**Source material**:
◆ ◆ ◆ ◆
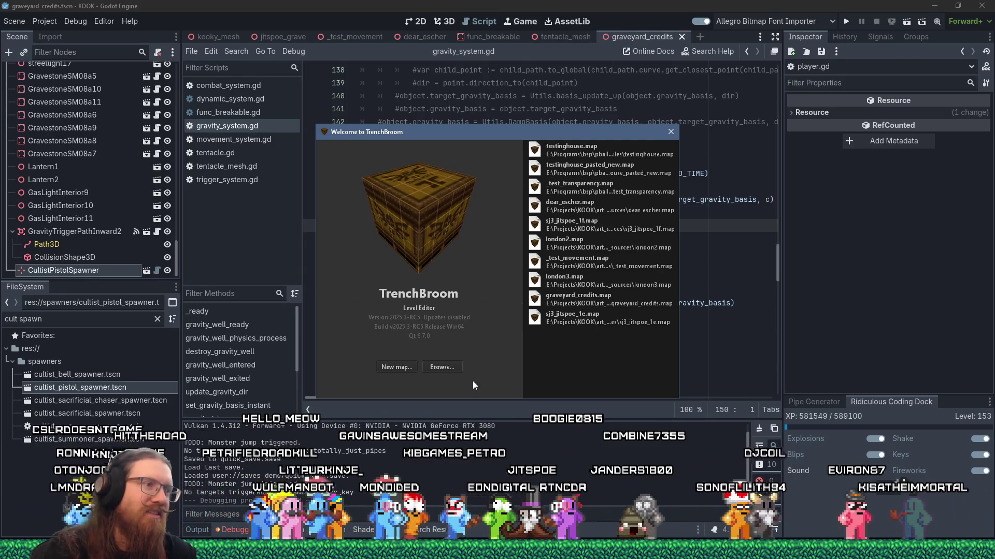
- Open sewer1.map from e:\projects\kook\art_source\map through TrenchBroom's Browse dialog
left_click(454, 370)
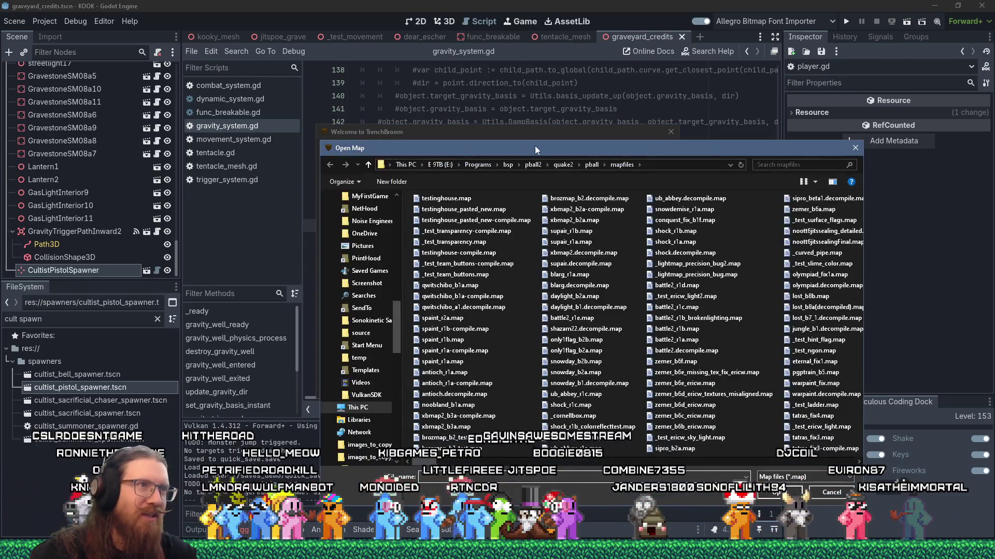
left_click_drag(535, 147, 375, 105)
◆ ◆ ◆ ◆
**Task requirements**: The answer should contain every line of the material exactly as written and no pictures.

**Solution to this exercise**:
- Open sewer1.map from e:\projects\kook\art_source\map through TrenchBroom's Browse dialog
left_click(454, 370)
left_click_drag(535, 147, 375, 105)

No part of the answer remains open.